• **Source records**:

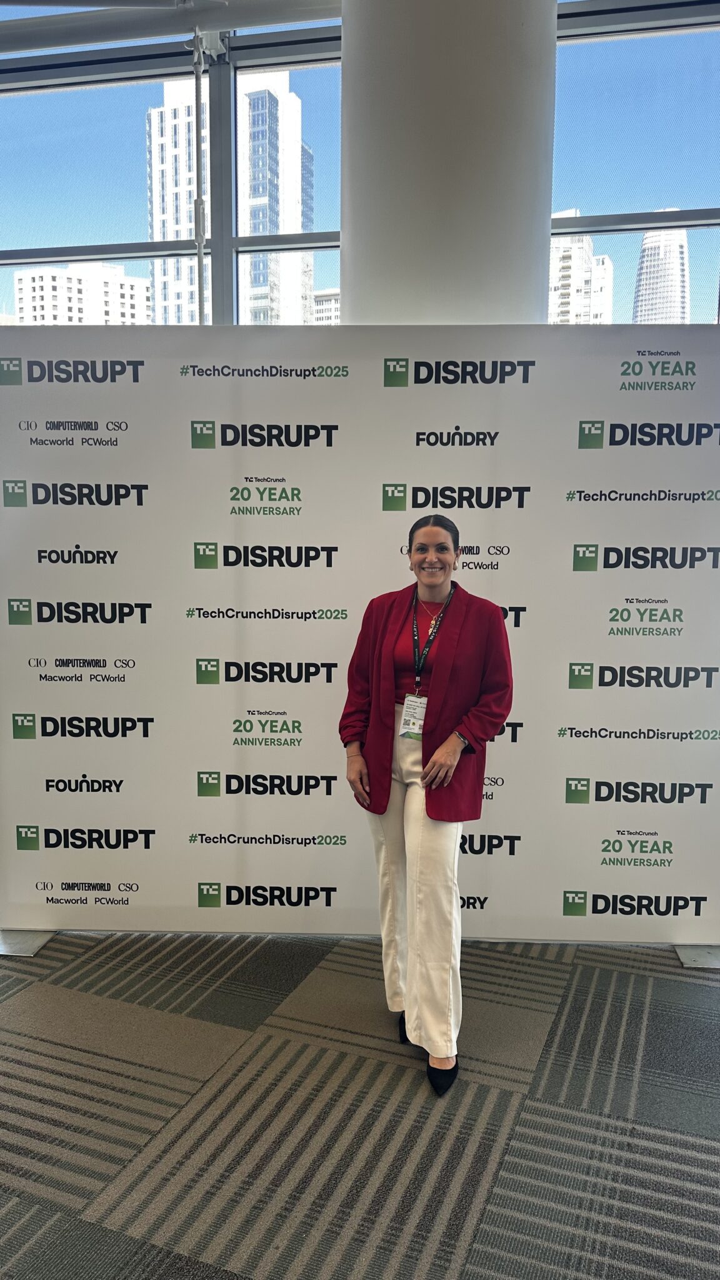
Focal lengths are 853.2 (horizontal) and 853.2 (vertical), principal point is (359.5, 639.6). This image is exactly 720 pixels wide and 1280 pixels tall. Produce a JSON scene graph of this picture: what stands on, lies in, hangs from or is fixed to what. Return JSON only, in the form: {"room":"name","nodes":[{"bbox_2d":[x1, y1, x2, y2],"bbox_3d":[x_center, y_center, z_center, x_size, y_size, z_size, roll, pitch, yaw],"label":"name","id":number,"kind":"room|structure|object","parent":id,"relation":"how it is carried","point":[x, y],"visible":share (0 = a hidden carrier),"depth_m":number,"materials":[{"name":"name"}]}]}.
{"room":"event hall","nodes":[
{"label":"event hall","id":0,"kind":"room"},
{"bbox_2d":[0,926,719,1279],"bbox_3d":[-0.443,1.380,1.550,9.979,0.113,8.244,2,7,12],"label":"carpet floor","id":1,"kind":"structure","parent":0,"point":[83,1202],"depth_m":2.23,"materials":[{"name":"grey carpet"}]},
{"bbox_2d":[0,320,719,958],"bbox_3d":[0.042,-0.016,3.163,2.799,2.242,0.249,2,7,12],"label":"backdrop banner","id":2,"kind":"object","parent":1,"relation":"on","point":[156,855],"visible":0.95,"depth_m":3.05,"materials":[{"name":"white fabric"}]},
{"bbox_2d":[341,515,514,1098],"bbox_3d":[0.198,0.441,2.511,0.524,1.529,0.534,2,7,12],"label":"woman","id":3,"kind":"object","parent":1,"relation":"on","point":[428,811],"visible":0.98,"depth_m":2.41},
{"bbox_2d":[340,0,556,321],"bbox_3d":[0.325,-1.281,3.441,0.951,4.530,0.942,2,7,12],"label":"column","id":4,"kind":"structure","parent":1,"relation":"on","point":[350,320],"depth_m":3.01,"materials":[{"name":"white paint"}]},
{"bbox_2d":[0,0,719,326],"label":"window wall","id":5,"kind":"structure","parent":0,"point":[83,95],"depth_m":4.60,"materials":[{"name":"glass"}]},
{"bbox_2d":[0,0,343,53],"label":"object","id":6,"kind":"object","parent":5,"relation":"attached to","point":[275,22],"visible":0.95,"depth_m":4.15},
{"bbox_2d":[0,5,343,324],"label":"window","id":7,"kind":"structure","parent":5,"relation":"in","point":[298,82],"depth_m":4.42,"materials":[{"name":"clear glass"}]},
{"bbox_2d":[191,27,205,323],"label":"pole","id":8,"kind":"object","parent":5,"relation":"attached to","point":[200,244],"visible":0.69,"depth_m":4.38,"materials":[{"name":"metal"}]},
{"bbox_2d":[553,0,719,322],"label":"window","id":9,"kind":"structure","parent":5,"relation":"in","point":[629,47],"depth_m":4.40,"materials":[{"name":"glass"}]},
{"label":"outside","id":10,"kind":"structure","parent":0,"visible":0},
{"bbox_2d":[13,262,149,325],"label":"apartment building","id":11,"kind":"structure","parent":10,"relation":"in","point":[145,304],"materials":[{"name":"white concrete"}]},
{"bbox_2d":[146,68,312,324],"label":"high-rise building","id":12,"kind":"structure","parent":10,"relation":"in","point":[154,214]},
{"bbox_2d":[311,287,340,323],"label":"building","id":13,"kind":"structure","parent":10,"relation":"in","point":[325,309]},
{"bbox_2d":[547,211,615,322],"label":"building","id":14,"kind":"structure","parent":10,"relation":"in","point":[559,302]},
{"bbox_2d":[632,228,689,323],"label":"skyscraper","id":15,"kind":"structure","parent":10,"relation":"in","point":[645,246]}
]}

• **The problem**:
With the pictures removed, write the listing out word for word.

• **Response box**:
Focal lengths are 853.2 (horizontal) and 853.2 (vertical), principal point is (359.5, 639.6). This image is exactly 720 pixels wide and 1280 pixels tall. Produce a JSON scene graph of this picture: what stands on, lies in, hangs from or is fixed to what. Return JSON only, in the form: {"room":"name","nodes":[{"bbox_2d":[x1, y1, x2, y2],"bbox_3d":[x_center, y_center, z_center, x_size, y_size, z_size, roll, pitch, yaw],"label":"name","id":number,"kind":"room|structure|object","parent":id,"relation":"how it is carried","point":[x, y],"visible":share (0 = a hidden carrier),"depth_m":number,"materials":[{"name":"name"}]}]}.
{"room":"event hall","nodes":[
{"label":"event hall","id":0,"kind":"room"},
{"bbox_2d":[0,926,719,1279],"bbox_3d":[-0.443,1.380,1.550,9.979,0.113,8.244,2,7,12],"label":"carpet floor","id":1,"kind":"structure","parent":0,"point":[83,1202],"depth_m":2.23,"materials":[{"name":"grey carpet"}]},
{"bbox_2d":[0,320,719,958],"bbox_3d":[0.042,-0.016,3.163,2.799,2.242,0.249,2,7,12],"label":"backdrop banner","id":2,"kind":"object","parent":1,"relation":"on","point":[156,855],"visible":0.95,"depth_m":3.05,"materials":[{"name":"white fabric"}]},
{"bbox_2d":[341,515,514,1098],"bbox_3d":[0.198,0.441,2.511,0.524,1.529,0.534,2,7,12],"label":"woman","id":3,"kind":"object","parent":1,"relation":"on","point":[428,811],"visible":0.98,"depth_m":2.41},
{"bbox_2d":[340,0,556,321],"bbox_3d":[0.325,-1.281,3.441,0.951,4.530,0.942,2,7,12],"label":"column","id":4,"kind":"structure","parent":1,"relation":"on","point":[350,320],"depth_m":3.01,"materials":[{"name":"white paint"}]},
{"bbox_2d":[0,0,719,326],"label":"window wall","id":5,"kind":"structure","parent":0,"point":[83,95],"depth_m":4.60,"materials":[{"name":"glass"}]},
{"bbox_2d":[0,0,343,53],"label":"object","id":6,"kind":"object","parent":5,"relation":"attached to","point":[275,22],"visible":0.95,"depth_m":4.15},
{"bbox_2d":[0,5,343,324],"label":"window","id":7,"kind":"structure","parent":5,"relation":"in","point":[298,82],"depth_m":4.42,"materials":[{"name":"clear glass"}]},
{"bbox_2d":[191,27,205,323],"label":"pole","id":8,"kind":"object","parent":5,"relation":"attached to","point":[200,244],"visible":0.69,"depth_m":4.38,"materials":[{"name":"metal"}]},
{"bbox_2d":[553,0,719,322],"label":"window","id":9,"kind":"structure","parent":5,"relation":"in","point":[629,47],"depth_m":4.40,"materials":[{"name":"glass"}]},
{"label":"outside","id":10,"kind":"structure","parent":0,"visible":0},
{"bbox_2d":[13,262,149,325],"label":"apartment building","id":11,"kind":"structure","parent":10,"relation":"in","point":[145,304],"materials":[{"name":"white concrete"}]},
{"bbox_2d":[146,68,312,324],"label":"high-rise building","id":12,"kind":"structure","parent":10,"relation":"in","point":[154,214]},
{"bbox_2d":[311,287,340,323],"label":"building","id":13,"kind":"structure","parent":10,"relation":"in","point":[325,309]},
{"bbox_2d":[547,211,615,322],"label":"building","id":14,"kind":"structure","parent":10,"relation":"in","point":[559,302]},
{"bbox_2d":[632,228,689,323],"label":"skyscraper","id":15,"kind":"structure","parent":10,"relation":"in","point":[645,246]}
]}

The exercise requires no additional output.